TASK DETAILS: Search the entries for the word "sont" and copy each line that has it.
-- -- --
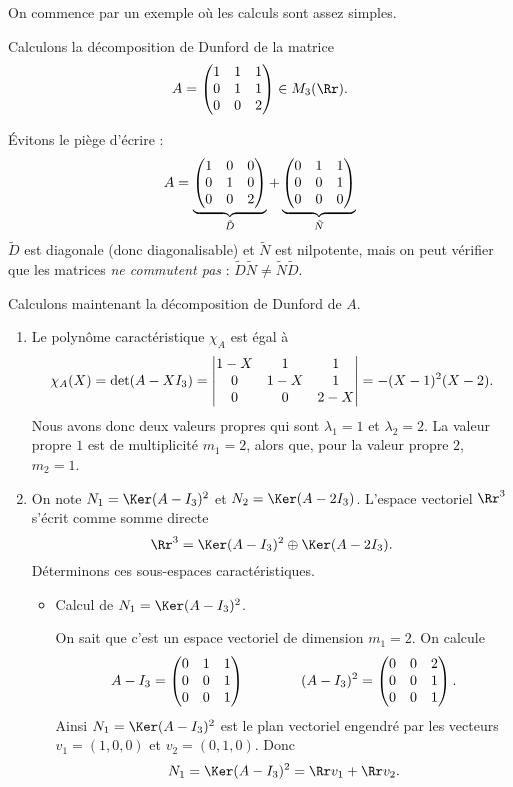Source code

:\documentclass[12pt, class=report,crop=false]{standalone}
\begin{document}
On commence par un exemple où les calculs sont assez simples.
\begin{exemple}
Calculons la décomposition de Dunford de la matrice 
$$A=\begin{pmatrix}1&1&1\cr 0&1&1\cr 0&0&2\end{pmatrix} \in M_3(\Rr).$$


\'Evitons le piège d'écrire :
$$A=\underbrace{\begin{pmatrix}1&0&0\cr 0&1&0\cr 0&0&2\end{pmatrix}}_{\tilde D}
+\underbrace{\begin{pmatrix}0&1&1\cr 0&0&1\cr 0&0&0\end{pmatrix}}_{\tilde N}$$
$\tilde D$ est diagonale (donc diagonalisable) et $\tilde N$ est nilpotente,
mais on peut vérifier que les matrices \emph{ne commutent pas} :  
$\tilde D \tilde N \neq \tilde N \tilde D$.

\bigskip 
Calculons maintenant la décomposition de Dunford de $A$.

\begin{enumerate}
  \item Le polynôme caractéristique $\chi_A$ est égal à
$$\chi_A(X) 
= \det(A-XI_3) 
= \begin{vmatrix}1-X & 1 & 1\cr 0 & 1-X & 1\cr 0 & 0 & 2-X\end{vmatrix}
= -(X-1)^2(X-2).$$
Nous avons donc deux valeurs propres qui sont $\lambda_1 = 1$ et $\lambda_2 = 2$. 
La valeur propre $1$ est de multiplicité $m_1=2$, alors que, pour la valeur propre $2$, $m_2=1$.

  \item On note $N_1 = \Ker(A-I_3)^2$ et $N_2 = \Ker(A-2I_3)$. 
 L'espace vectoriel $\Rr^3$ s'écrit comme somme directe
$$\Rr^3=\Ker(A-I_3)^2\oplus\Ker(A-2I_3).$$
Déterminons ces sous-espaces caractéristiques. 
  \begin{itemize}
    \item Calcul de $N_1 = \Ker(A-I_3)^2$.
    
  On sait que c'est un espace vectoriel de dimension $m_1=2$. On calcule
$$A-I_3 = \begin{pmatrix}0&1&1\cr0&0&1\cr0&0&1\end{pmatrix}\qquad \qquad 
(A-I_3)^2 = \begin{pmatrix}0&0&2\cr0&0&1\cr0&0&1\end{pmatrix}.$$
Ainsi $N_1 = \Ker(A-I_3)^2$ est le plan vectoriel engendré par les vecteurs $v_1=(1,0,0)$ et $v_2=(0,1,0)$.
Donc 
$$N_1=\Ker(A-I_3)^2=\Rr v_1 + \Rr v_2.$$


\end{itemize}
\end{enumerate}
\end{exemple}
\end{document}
-- -- --
SOLUTION TO THIS TASK:
On commence par un exemple où les calculs sont assez simples.
Nous avons donc deux valeurs propres qui sont $\lambda_1 = 1$ et $\lambda_2 = 2$. 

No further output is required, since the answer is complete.